It certainly will!
Also, the scene I just started positng right now broke my heart, but I'm an overly-emotional comics-auntie about my own characters, so I suspect I might have overreacted when I drew it. ^_^;
All the time, and not just with the heartbreaking scenes! I doubt myself a lot while I work on my comics - I think it goes with the territory, and isn't something you ever get entirely rid of. Doubting yourself to a certain degree can be good for your comic, because it makes you question stuff and really think about how and why you're doing stuff.
Avoiding clichés is something that gets easier if you read and watch a lot of other people's stories; you start recognising patterns and tropes and clichéd scenes, etc. Some stuff is cliché because it works - and there's no shame in using clichés, as long as you invest a bit of effort and actual feeling into it. The reason why One Piece manages to make me cry isn't because it is narratively original - it's stuffed to the gills with shounen anime tropes - but because it wears its heart on its sleeve and isn't afraid of genuine emotions being invested in those clichés.

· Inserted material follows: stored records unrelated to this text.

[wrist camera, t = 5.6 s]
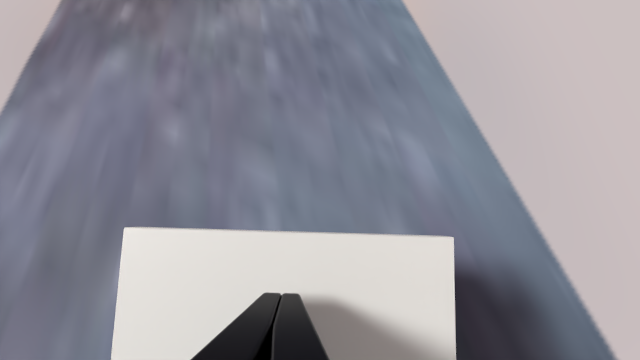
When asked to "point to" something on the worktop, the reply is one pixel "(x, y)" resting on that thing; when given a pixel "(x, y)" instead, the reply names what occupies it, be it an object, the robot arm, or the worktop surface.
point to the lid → (286, 290)
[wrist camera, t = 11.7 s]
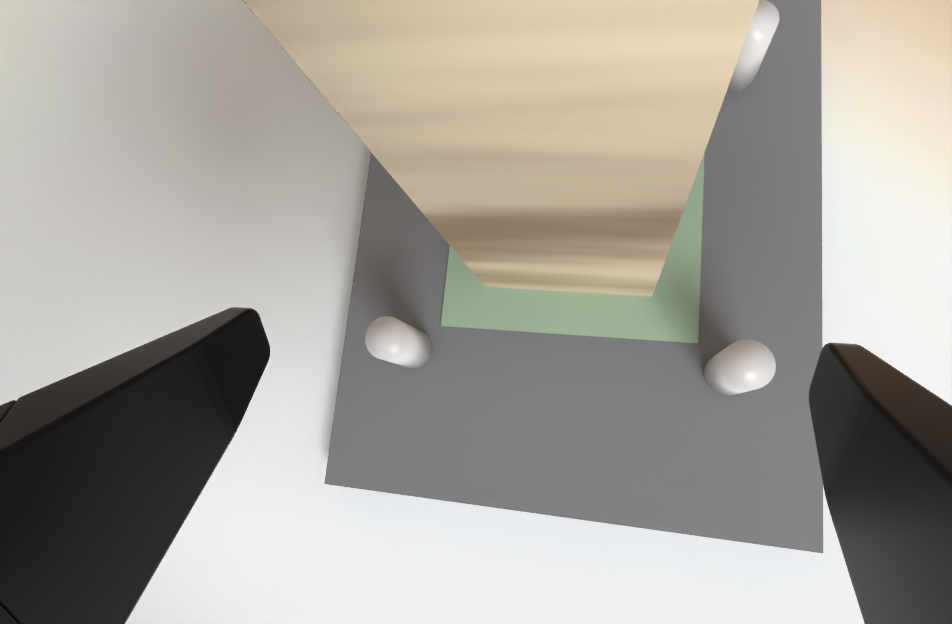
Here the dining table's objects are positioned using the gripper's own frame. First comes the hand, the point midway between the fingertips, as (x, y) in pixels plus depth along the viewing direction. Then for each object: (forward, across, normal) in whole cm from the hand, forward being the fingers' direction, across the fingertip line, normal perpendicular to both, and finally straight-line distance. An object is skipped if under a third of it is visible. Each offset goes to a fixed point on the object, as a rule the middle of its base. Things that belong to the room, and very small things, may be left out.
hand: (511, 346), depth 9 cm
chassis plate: (+10, 0, +3) cm, 11 cm away
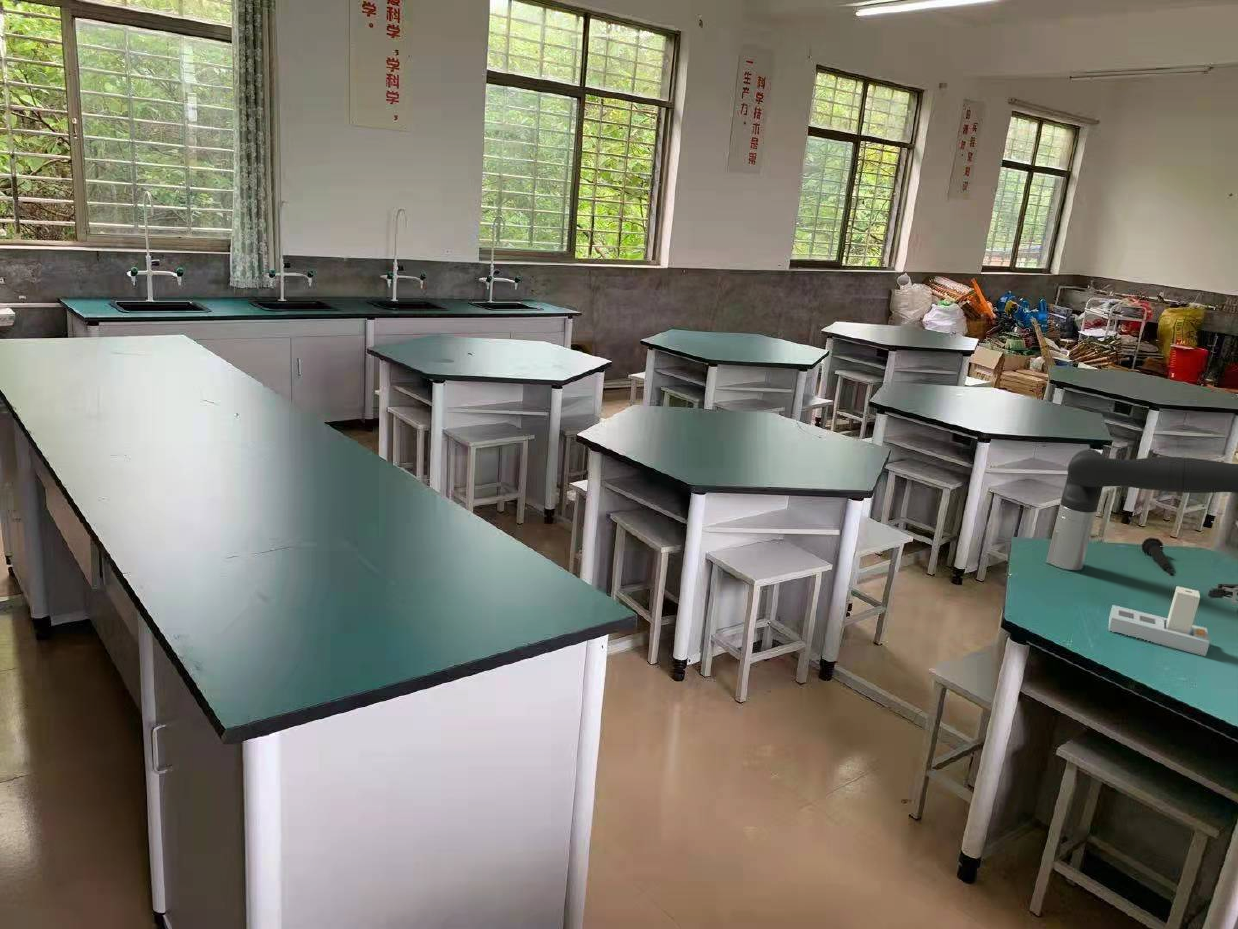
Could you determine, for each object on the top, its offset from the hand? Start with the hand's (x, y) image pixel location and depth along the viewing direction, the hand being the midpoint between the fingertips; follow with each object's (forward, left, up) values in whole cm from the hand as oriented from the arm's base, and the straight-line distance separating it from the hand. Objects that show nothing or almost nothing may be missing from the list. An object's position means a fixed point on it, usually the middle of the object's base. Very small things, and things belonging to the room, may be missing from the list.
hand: (1224, 601), depth 215 cm
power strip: (-12, -7, -10) cm, 18 cm away
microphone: (-11, +53, -11) cm, 55 cm away
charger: (-8, -7, -10) cm, 15 cm away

Most of my heartbreakers are going to happen later on in the story (unless you count the current scene, which as I said, might only be heartbreaking to me), after the readers have spent a LOT of time getting to know the characters and become invested in them. It's hard to break someone's heart on page one, because at that point, they have no idea who these people are and why they should care. It's easier to break someone's heart by page 100, because by then they know why they should care.
It also helps to build up either a sense of inevitable doom - as in, your characters can't avoid this no matter how hard they struggle - or one where a character's choice is instrumental in changing the outcome of a situation. Say, someone choosing to sacrifice themselves to save their friends - that's heartbreaking, but it's an active choice by the character, rather than a random act. It's something they could have chosen not to do, but they did.